1.  (8 marks) The data in file lymphoma .csv represent survival times (in weeks) for 38 patients with lymphocytic non-Hodgkins lymphoma. The patients have been classified into two groups, symptomatic and asymptomatic. Censoring information is recorded in the column cens where cens=0 means the patients is censored and cens=1 otherwise.

(a) Compare survival in the two groups using Kaplan-Meier estimates of the survivor function. Please plot your survival functions.

(b) For each group, present a 95% confidence interval for the probability of 6-year survival.

(c) For the symptomatic group, present an estimate of the time beyond which survival prob- ability is less than 30%.

(d) Plot the survival in the two groups using Nelson-Aalen estimates.  Are they similar to your Kaplan-Meier estimates? Why?

(e) What are the answers for Question (b) under the Nelson-Aalen estimate.

2.  (10 marks) The data in file duck .txt represent survival times (in days) after radio-tagging for 50 female black ducks.   Also recorded are an indicator of whether death was observed (1=observed, 0=censored) and three potential explanatory variables (age in years, weight in grams and length in cm).

(a) Investigate the dependence of survival on the explanatory variables using Weibull regres- sion models.
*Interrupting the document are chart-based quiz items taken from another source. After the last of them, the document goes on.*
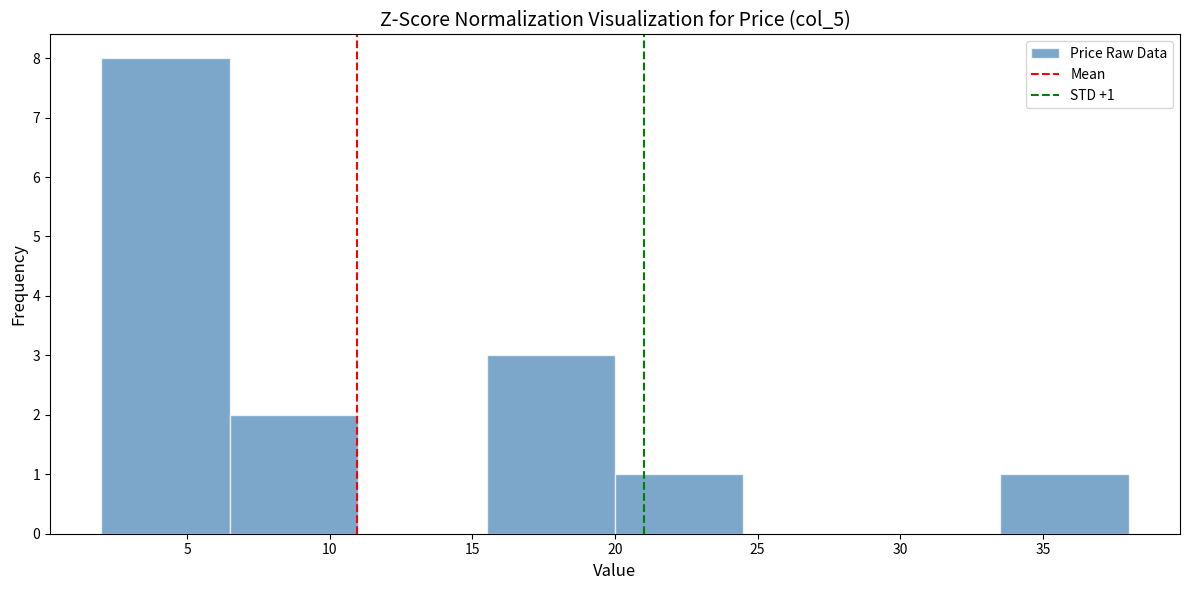

Over which range of the x-axis is the bar tallest?

2.0 to 6.5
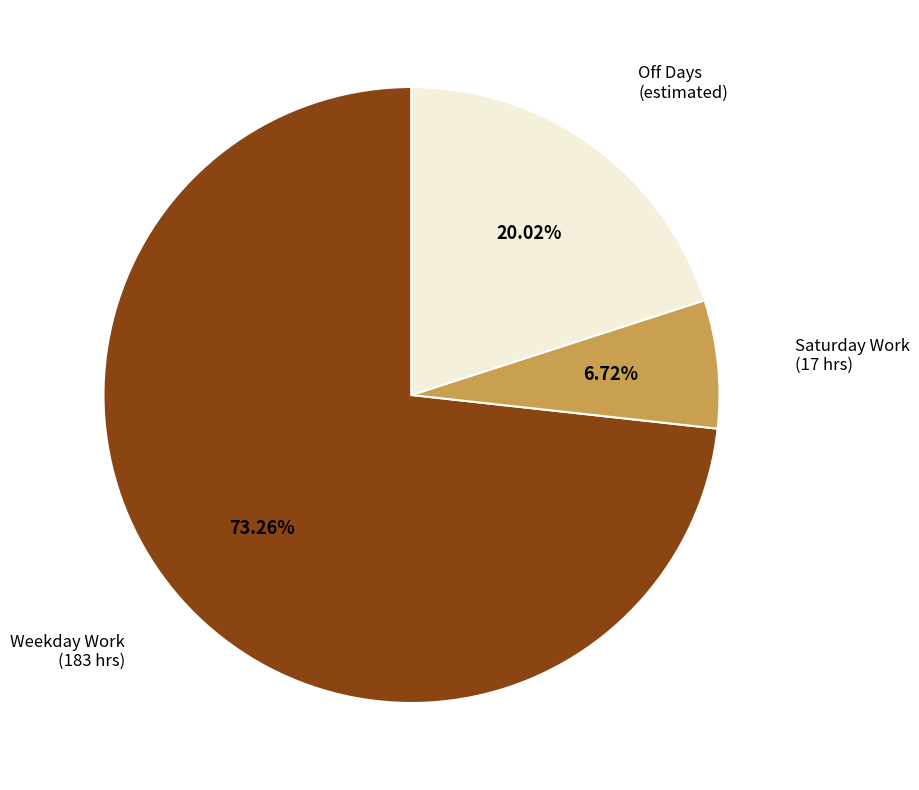

Does any single category account for the majority?

Yes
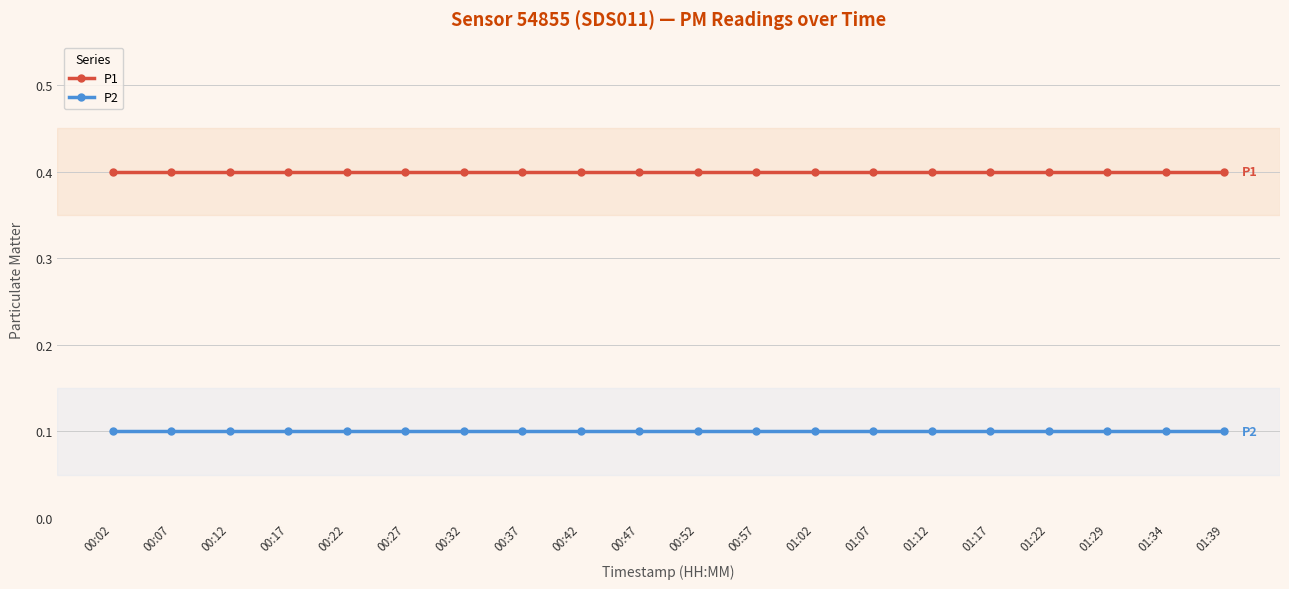

List the series in order of their overall mean, highest first.

P1, P2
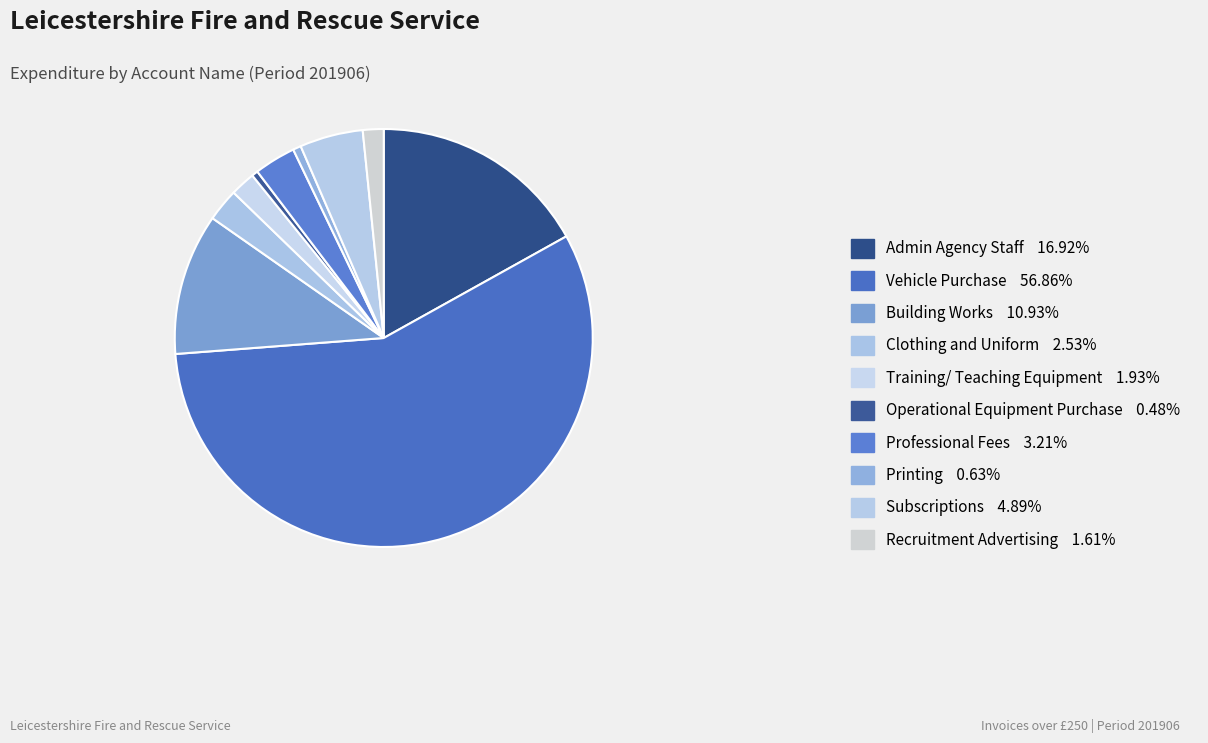

What percentage is the Building Works slice, to the nearest percent?

11%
(b) Is the Weibull distribution a reasonable model?

(c) Investigate the dependence of survival on the explanatory variables using Cox proportional hazards models.

(d) Plot (on the same figure) the estimated survivor function for a one year old duck with weight 1000 and length 250, under your preferred model in each of parts (a) and (c).

3.  (12 marks) The data in file mortality .csv represent numbers of deaths and central exposed to risk for male and female members of a large pension scheme, for age (at last birthday) x = 60, 61, . . .

(a) Calculate the crude central mortality rates (mx ) for male and female pensioners, and compare log mx  for males and females, by plotting both sets of values on the same axes.

(b) Calculate the corresponding qx  values under both (i) constant force of mortality within each year of age, and (ii) uniform distribution of deaths within each year of age. Hence, calculate a life table (with 60  = 100, 000) for males and for females, under both assump- tions.  [In your report, it is sufficient to give the values of ℓx  at 5-year intervals, that is ℓ60 ,ℓ65 ,ℓ70 , . . ..]

(c) Calculate the complete and curtate life expectancies for males and females at age 60.

(d) For both males and females, use a formal statistical test to compare the death rates in this insured population with the whole population of England and Wales (you will need to download ELT17 from the ONS website).

(e) For the male population only, use a Gompertz log-linear model to produce a set of gradu- ated central mortality rates from the crude mortality data. Compare crude and graduated rates by by plotting both sets of log mx  values on the same axes.